The communication of VAT exemption waiver to the Portuguese Tax Authority must be made in accordance with the formalities established in the VAT Code and supporting regulations. While the specific procedural requirements can vary depending on the type of activity, the general principle requires written communication to the competent tax service. In CAAD Case 167/2015-T, the claimant alleged it made a verbal communication within the required timeframe but lacked documentary evidence, arguing this should not prejudice its position given the expired 10-year retention period under Article 52(1) CIVA. The case illustrates the practical importance of obtaining and preserving written confirmation of such communications, as the burden of proof typically falls on the taxpayer to demonstrate compliance with formal requirements.
What are the consequences of failing to properly communicate a VAT exemption waiver under the Portuguese VAT Code?
Failing to properly communicate a VAT exemption waiver can have significant consequences under the Portuguese VAT Code. If the waiver is not validly communicated, the Tax Authority may treat transactions as exempt, disallowing input VAT deductions that the taxpayer has claimed. This can result in additional VAT assessments for improperly deducted amounts, plus compensatory interest for the period of non-compliance. In Case 167/2015-T, the taxpayer faced assessments totaling €122,718.14 covering multiple quarterly periods.

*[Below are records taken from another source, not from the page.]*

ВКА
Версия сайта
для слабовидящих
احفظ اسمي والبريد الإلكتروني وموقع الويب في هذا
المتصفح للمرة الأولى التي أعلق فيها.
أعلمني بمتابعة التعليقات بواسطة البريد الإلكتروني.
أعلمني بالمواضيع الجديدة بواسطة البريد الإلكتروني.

The Tax Authority may conduct inspections to verify proper communication and compliance, and taxpayers who cannot substantiate their waiver may be required to repay all VAT deducted on inputs related to exempt activities. This underscores the critical importance of maintaining proper documentation and following formal communication procedures when exercising the right to waive VAT exemption.
Can additional VAT assessments and compensatory interest be challenged through tax arbitration at CAAD?
Yes, additional VAT assessments and compensatory interest can be challenged through tax arbitration at the Administrative Arbitration Centre (CAAD) under the Legal Framework for Arbitration in Tax Matters (RJAT - Decree-Law 10/2011 of January 20). Article 2(1) and Article 10(1)(a) of RJAT establish jurisdiction for arbitral tribunals to review the legality of tax assessments, including VAT. Case 167/2015-T exemplifies this process, where the taxpayer challenged multiple VAT additional assessments and compensatory interest through arbitration. The procedure involves submitting a request for constitution of an arbitral tribunal, appointment of arbitrators by the CAAD Deontological Council, and a hearing process. Taxpayers can seek annulment of assessments on grounds including procedural irregularities, lack of proper reasoning, violation of fundamental principles, and substantive illegality. CAAD arbitration provides an alternative to judicial courts for resolving tax disputes efficiently.
What periods and amounts were covered in the VAT additional assessments disputed in CAAD Case 167/2015-T?
In CAAD Case 167/2015-T, the disputed VAT additional assessments covered taxation periods from Q3 2010 (2010.03Q) through Q3 2014 (2014.03Q), spanning approximately four years of quarterly VAT periods. The total amount in dispute was €122,718.14, comprising both VAT assessments and compensatory interest. The case involved numerous administrative acts including: multiple additional assessments (Liquidações Adicionais), regular assessments (Liquidações), VAT assessment demonstrations numbered with 2014 references, account settlement demonstrations, and VAT interest assessment demonstrations - totaling 54 separate documents referenced in the arbitration request. This extensive documentation reflected the Tax Authority's inspection findings across multiple periods, which the claimant challenged as unintelligible and improperly reasoned. The claimant sought full annulment of all these assessments plus condemnation of the Tax Administration to pay indemnity interest under Article 43 of the General Tax Code.